This is also how the free market works. It was best observed and documented by economist Joseph Schumpeter who coined the phrase “creative destruction”. The forest is “sustainable” when trees that no longer can make efficient use of the resources die and have those asset reclaimed by others who use them more efficient use of them. A very similar mechanism keeps the economy healthy and growing.
We do want the economy to grow don’t we?
Now where government can destroy economic sustainability is where it provides money to failing enterprises. When failure is forbidden, success becomes far more difficult.
This is doubly true when government subsidizes failing corporations by creating money out of thin air, mainly via creation of debt that it forces the market to accept.
One of the roots of our ailing economy at this very moment is the vast quantity of money that government is creating out of thin air.
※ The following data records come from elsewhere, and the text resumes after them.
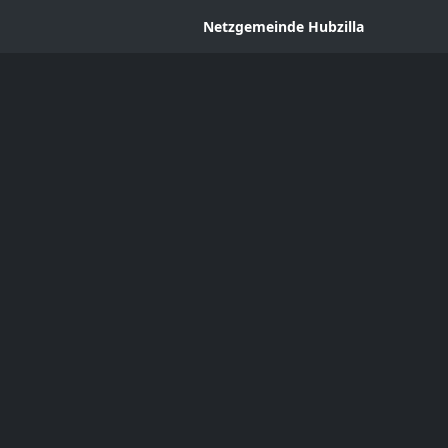
Netzgemeinde Hubzilla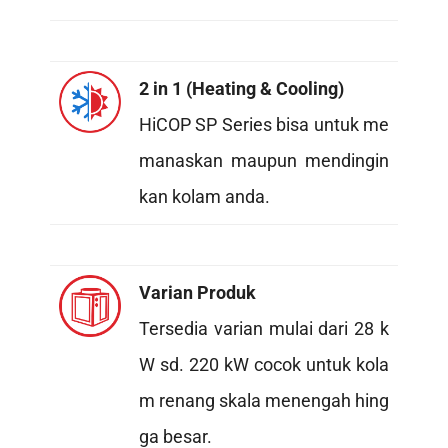
2 in 1 (Heating & Cooling)
HiCOP SP Series bisa untuk me
manaskan maupun mendingin
kan kolam anda.
Varian Produk
Tersedia varian mulai dari 28 k
W sd. 220 kW cocok untuk kola
m renang skala menengah hing
ga besar.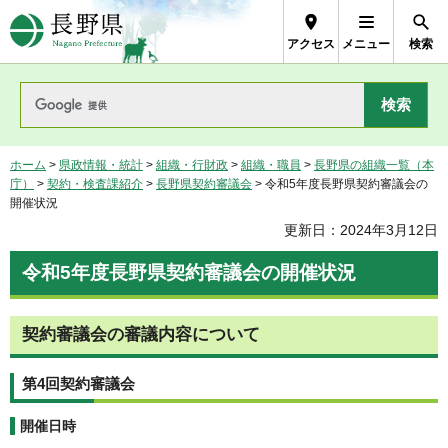
長野県Nagano Prefecture
アクセス
メニュー
検索
ホーム
>
県政情報・統計
>
組織・行財政
>
組織・職員
>
長野県の組織一覧（本
庁）
>
契約・検査課紹介
>
長野県契約審議会
> 令和5年度長野県契約審議会の
開催状況
更新日：2024年3月12日
令和5年度長野県契約審議会の開催状況
契約審議会の審議内容について
第4回契約審議会
開催日時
Near-infinite money buys near-infinite government. It used to be that the main limit on the size and power of the federal government was that taxpayers would only send so much of their incomes to Washington. Now that government has given itself the power to create all the money it needs, this limit is moot.
When the states call an Article V convention to consider amendments to the Constitution, the first order of business must be to devise ways to limit the amount of money the government can spend. This is a more important limit than limits on taxes or limits on borrowing. We cannot have a healthy and growing economy until we can stop it from thwarting the very mechanism that ensure our economy is sustainable.
The failure mechanism of the free market only works when you have a transaction conducted with a buyer and a seller. When you introduce a third party into the transaction to pay for the product or service, you end up with a complete disaster ... because you now have a buyer who doesn't care how much the product or service costs (he's not paying for it) and a "seller" (the third party) who doesn't care about the quality (because they don't have to live with the consequences).
True. And that has also led to our vastly overinflated markets. If they collapse bigtime, there will be blood on the walls.